Objective: To describe delayed peak lithium concentrations after an overdose of extended-release lithium tablets.
Case summary: A patient with borderline personality disorder and depression ingested extended-release lithium approximately 20.25 g along with other agents. At presentation, the lithium concentration was 1.4 mEq/L. Significant enteral intake was initiated 27 hours after presentation and the lithium concentration 5 hours later increased to 3.2 mEq/L. A second lithium peak concentration of 5.0 mEq/L was noted 40 hours after presentation. Two hemodialysis sessions lasting 4 hours each were performed along with administration of sodium polystyrene sulfonate in sorbitol 20% to enhance lithium elimination and decrease absorption.

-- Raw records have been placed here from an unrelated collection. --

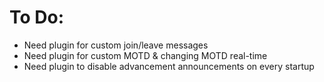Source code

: # To Do:

- Need plugin for custom join/leave messages
- Need plugin for custom MOTD & changing MOTD real-time
- Need plugin to disable advancement announcements on every startup
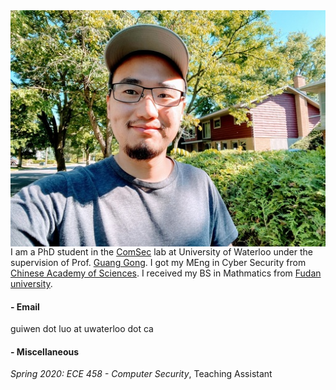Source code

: <img align="right" src="smallguiwen.jpeg">

I am a PhD student in the [ComSec](https://uwaterloo.ca/communications-security-lab/) lab at University of Waterloo under the supervision of Prof. [Guang Gong](https://uwaterloo.ca/scholar/ggong). I got my MEng in Cyber Security from [Chinese Academy of Sciences](https://english.cas.cn/). I received my BS in Mathmatics from [Fudan university](https://www.fudan.edu.cn/en/).

#### - Email

guiwen dot luo at uwaterloo dot ca

#### - Miscellaneous

*Spring 2020: ECE 458 - Computer Security*, Teaching Assistant
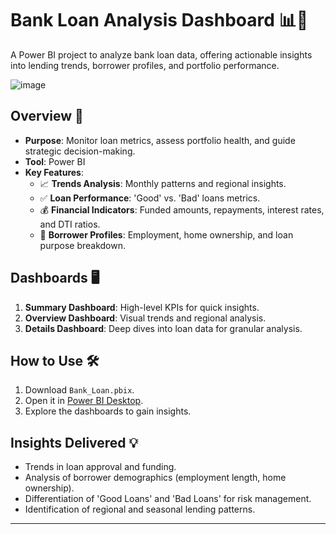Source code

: # **Bank Loan Analysis Dashboard** 📊💼

A Power BI project to analyze bank loan data, offering actionable insights into lending trends, borrower profiles, and portfolio performance.

![image](https://github.com/user-attachments/assets/3155d5a0-4190-4d9e-9040-d9ca0dc205ba)

## **Overview** 📝
- **Purpose**: Monitor loan metrics, assess portfolio health, and guide strategic decision-making.
- **Tool**: Power BI  
- **Key Features**:
  - 📈 **Trends Analysis**: Monthly patterns and regional insights.  
  - ✅ **Loan Performance**: 'Good' vs. 'Bad' loans metrics.  
  - 💰 **Financial Indicators**: Funded amounts, repayments, interest rates, and DTI ratios.  
  - 👥 **Borrower Profiles**: Employment, home ownership, and loan purpose breakdown.

## **Dashboards** 🖥️
1. **Summary Dashboard**: High-level KPIs for quick insights.  
2. **Overview Dashboard**: Visual trends and regional analysis.  
3. **Details Dashboard**: Deep dives into loan data for granular analysis.  

## **How to Use** 🛠️
1. Download `Bank_Loan.pbix`.  
2. Open it in [Power BI Desktop](https://powerbi.microsoft.com/desktop/).  
3. Explore the dashboards to gain insights.

## **Insights Delivered** 💡
- Trends in loan approval and funding.
- Analysis of borrower demographics (employment length, home ownership).
- Differentiation of 'Good Loans' and 'Bad Loans' for risk management.
- Identification of regional and seasonal lending patterns.

---
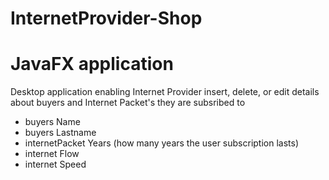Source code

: # InternetProvider-Shop
# JavaFX application

Desktop application enabling Internet Provider insert, delete, or edit details about buyers and Internet Packet's they are subsribed to 
- buyers Name
- buyers Lastname 
- internetPacket Years (how many years the user subscription lasts)
- internet Flow
- internet Speed

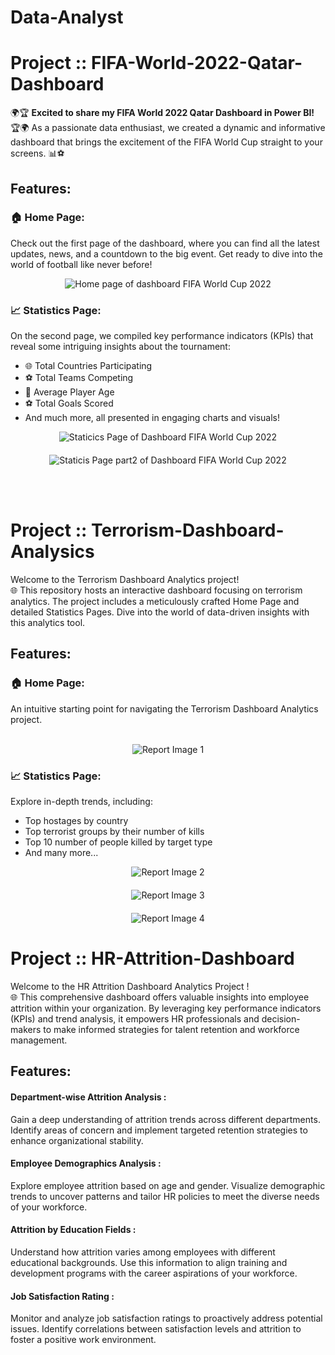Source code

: # Data-Analyst
# Project :: FIFA-World-2022-Qatar-Dashboard
🌍🏆 **Excited to share my FIFA World 2022 Qatar Dashboard in Power BI!** 🏆🌍
As a passionate data enthusiast, we created a dynamic and informative dashboard that brings the excitement of the FIFA World Cup straight to your screens. 📊⚽
## Features:
### 🏠 Home Page:
Check out the first page of the dashboard, where you can find all the latest updates, news, and a countdown to the big event. Get ready to dive into the world of football like never before!
<p align="center">
  <img src="Power BI Qatar Dashboard Analytic/Home page of dashboard FIFA World Cup 2022.PNG" alt="Home page of dashboard FIFA World Cup 2022">
</p>

### 📈 Statistics Page:
On the second page, we compiled key performance indicators (KPIs) that reveal some intriguing insights about the tournament:
- 🌐 Total Countries Participating
- ⚽ Total Teams Competing
- 🎂 Average Player Age
- ⚽ Total Goals Scored
- And much more, all presented in engaging charts and visuals!
<p align="center">
  <img src="Power BI Qatar Dashboard Analytic/Staticics Page of Dashboard FIFA World Cup 2022.PNG" alt="Staticics Page of Dashboard FIFA World Cup 2022">
</p>
<p style="margin-bottom: 20px;" align="center"></p>

<p align="center">
  <img src="Power BI Qatar Dashboard Analytic/Staticis Page part2 of Dashboard FIFA World Cup 2022.PNG" alt="Staticis Page part2 of Dashboard FIFA World Cup 2022">
</p>
<br>
<br>

# Project :: Terrorism-Dashboard-Analysics
Welcome to the Terrorism Dashboard Analytics project! 
<br>
🌐 This repository hosts an interactive dashboard focusing on terrorism analytics. The project includes a meticulously crafted Home Page and detailed Statistics Pages. Dive into the world of data-driven insights with this analytics tool.

## Features:
### 🏠 Home Page:
An intuitive starting point for navigating the Terrorism Dashboard Analytics project.
 <br>
 <br>
 <p align="center">
  <img src="Terrorism Dashboard/img/Report Image 1.PNG" alt="Report Image 1">
</p>

### 📈 Statistics Page:
Explore in-depth trends, including:
  - Top hostages by country
  - Top terrorist groups by their number of kills
  - Top 10 number of people killed by target type
  - And many more...

<p align="center">
  <img src="Terrorism Dashboard/img/Report Image 2.PNG" alt="Report Image 2">
</p>

<p style="margin-bottom: 20px;" align="center"></p>

<p align="center">
  <img src="Terrorism Dashboard/img/Report Image 3.PNG" alt="Report Image 3">
</p>
<p style="margin-bottom: 20px;" align="center"></p>

<p align="center">
  <img src="Terrorism Dashboard/img/Report Image 4.PNG" alt="Report Image 4">
</p>

# Project :: HR-Attrition-Dashboard
Welcome to the HR Attrition Dashboard Analytics Project ! 
<br>
🌐 This comprehensive dashboard offers valuable insights into employee attrition within your organization. By leveraging key performance indicators (KPIs) and trend analysis, it empowers HR professionals and decision-makers to make informed strategies for talent retention and workforce management.
## Features:
#### Department-wise Attrition Analysis :
 Gain a deep understanding of attrition trends across different departments. Identify areas of concern and implement targeted retention strategies to enhance organizational stability.

#### Employee Demographics Analysis :
Explore employee attrition based on age and gender. Visualize demographic trends to uncover patterns and tailor HR policies to meet the diverse needs of your workforce.

#### Attrition by Education Fields :
Understand how attrition varies among employees with different educational backgrounds. Use this information to align training and development programs with the career aspirations of your workforce.

#### Job Satisfaction Rating :
Monitor and analyze job satisfaction ratings to proactively address potential issues. Identify correlations between satisfaction levels and attrition to foster a positive work environment.
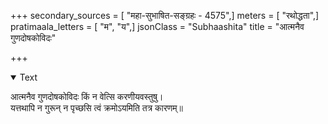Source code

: +++
secondary_sources = [ "महा-सुभाषित-सङ्ग्रहः - 4575",]
meters = [ "रथोद्धता",]
pratimaala_letters = [ "म", "य",]
jsonClass = "Subhaashita"
title = "आत्मनैव गुणदोषकोविदः"

+++

<details open><summary>Text</summary>

आत्मनैव गुणदोषकोविदः किं न वेत्सि करणीयवस्तुषु।  
यत्तथापि न गुरून् न पृच्छसि त्वं क्रमोऽयमिति तत्र कारणम्॥
</details>
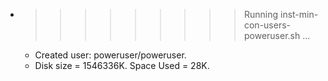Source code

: * >>>>>>>>> Running inst-min-con-users-poweruser.sh ...
  * Created user: poweruser/poweruser.
  * Disk size = 1546336K. Space Used = 28K.
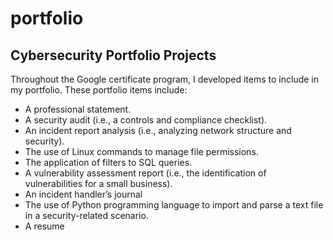 # portfolio

## Cybersecurity Portfolio Projects
Throughout the Google certificate program, I developed items to include in my portfolio. These portfolio items include:

- A professional statement.
- A security audit (i.e., a controls and compliance checklist).
- An incident report analysis (i.e., analyzing network structure and security).
- The use of Linux commands to manage file permissions.
- The application of filters to SQL queries.
- A vulnerability assessment report (i.e., the identification of vulnerabilities for a small business).
- An incident handler’s journal
- The use of Python programming language to import and parse a text file in a security-related scenario.
- A resume
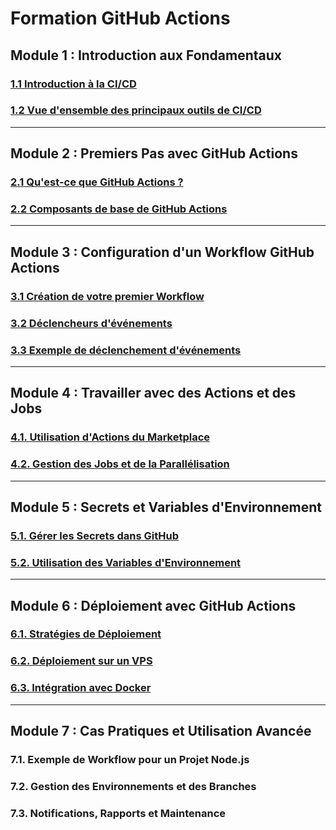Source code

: # Formation GitHub Actions 

## Module 1 : Introduction aux Fondamentaux
### [1.1 Introduction à la CI/CD](./module-1-introducion-fondamentaux-ci-cd/introduction-ci-cd.md)
### [1.2 Vue d'ensemble des principaux outils de CI/CD](./module-1-introducion-fondamentaux-ci-cd/outils-ci-cd.md)

---

## Module 2 : Premiers Pas avec GitHub Actions
### [2.1 Qu'est-ce que GitHub Actions ?](./introduction-github-actions.md)
### [2.2 Composants de base de GitHub Actions](./composants-github-actions.md)

---

## Module 3 : Configuration d'un Workflow GitHub Actions
### [3.1 Création de votre premier Workflow](./creation-premier-worflow.md)
### [3.2 Déclencheurs d'événements](./declencheurs-evenements-github-actions.md)
### [3.3 Exemple de déclenchement d'événements](./exemple-declenchement-github-actions.md)

---

## Module 4 : Travailler avec des Actions et des Jobs
### [4.1. Utilisation d'Actions du Marketplace](./utilisation-actions-marketplace-github.md)
### [4.2. Gestion des Jobs et de la Parallélisation](./gestion-parallelisation-jobs-github-actions.md)

---

## Module 5 : Secrets et Variables d'Environnement
### [5.1. Gérer les Secrets dans GitHub](./gerer-secrets-github.md)
### [5.2. Utilisation des Variables d'Environnement](./utilisation-variables-environnement-github.md)

---

## Module 6 : Déploiement avec GitHub Actions
### [6.1. Stratégies de Déploiement](./strategies-deploiements.md)
### [6.2. Déploiement sur un VPS](./deploiement-github-actions-vps.md)
### [6.3. Intégration avec Docker](./deploiement-docker-github-actions.md)

---

## Module 7 : Cas Pratiques et Utilisation Avancée
### 7.1. Exemple de Workflow pour un Projet Node.js
### 7.2. Gestion des Environnements et des Branches
### 7.3. Notifications, Rapports et Maintenance
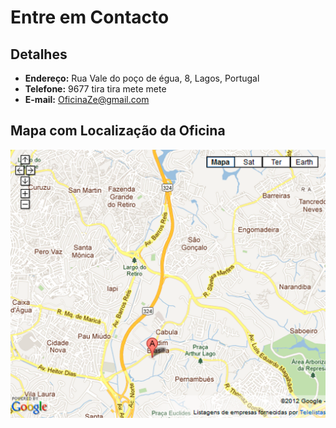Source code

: # Entre em Contacto

## Detalhes

- **Endereço:**  Rua Vale do poço de égua, 8, Lagos, Portugal
- **Telefone:** 9677 tira tira mete mete
- **E-mail:** OficinaZe@gmail.com

## Mapa com Localização da Oficina

![Mapa Oficina](/img/MAPA.png)






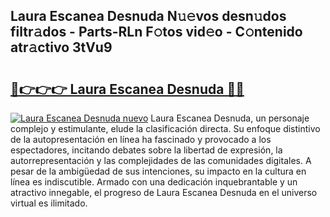 ## Laura Escanea Desnuda N𝚞𝚎vos desn𝚞dos filtr𝚊dos - Parts-RLn F𝚘tos vid𝚎o - C𝚘ntenido atr𝚊ctivo 3tVu9

# <h2><a href="http://mbapch.tromn.icu/?c=Laura+Escanea+Desnuda">🔗👉👉👉 Laura Escanea Desnuda 🔗🔗</a></h2>

[![Laura Escanea Desnuda nuevo](https://i.imgur.com/pEAQMta.gif)](http://mbapch.tromn.icu/?c=Laura+Escanea+Desnuda)
Laura Escanea Desnuda, un personaje complejo y estimulante, elude la clasificación directa. Su enfoque distintivo de la autopresentación en línea ha fascinado y provocado a los espectadores, incitando debates sobre la libertad de expresión, la autorrepresentación y las complejidades de las comunidades digitales. A pesar de la ambigüedad de sus intenciones, su impacto en la cultura en línea es indiscutible. Armado con una dedicación inquebrantable y un atractivo innegable, el progreso de Laura Escanea Desnuda en el universo virtual es ilimitado.
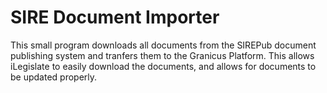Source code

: SIRE Document Importer
=============

This small program downloads all documents from the SIREPub document publishing system and tranfers them to the 
Granicus Platform. This allows iLegislate to easily download the documents, and allows for documents to be
updated properly.
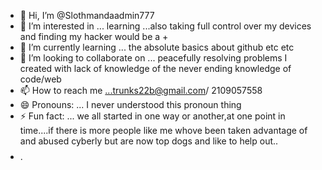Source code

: - 👋 Hi, I’m @Slothmandaadmin777
- 👀 I’m interested in ... learning ...also taking full control over my devices and finding my hacker would be a + 
- 🌱 I’m currently learning ... the absolute basics about github etc etc
- 💞️ I’m looking to collaborate on ... peacefully resolving problems I created with lack of knowledge of the never ending knowledge of code/web
- 📫 How to reach me ...trunks22b@gmail.com/ 2109057558
- 😄 Pronouns: ... I never understood this pronoun thing 
- ⚡ Fun fact: ... we all started in one way or another,at one point in time....if there is more people like me whove been taken advantage of and abused cyberly but are now top dogs and like to help out..$$$$
- .
<!---
Slothmandaadmin777/Slothmandaadmin777 is a ✨ special ✨ repository because its `README.md` (this file) appears on your GitHub profile.
You can click the Preview link to take a look at your changes.
--->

Eighty-eight hours after presentation, the lithium concentration had decreased to 1.5 mEq/L.
Discussion: Delayed and secondary peak lithium concentrations have been reported following an overdose with an extended-release product. Extended-release lithium may form an aggregate in the gastrointestinal tract and/or have delayed absorption secondary to coingested drugs. Toxicity may result if the patient begins enteral intake of drugs, fluids, or nutrition.
Conclusions: Continued monitoring of lithium concentrations after an acute ingestion with an extended-release product are recommended until lithium concentrations are less than 1.5 mEq/L and there are no signs of toxicity, particularly once the patient begins significant enteral intake.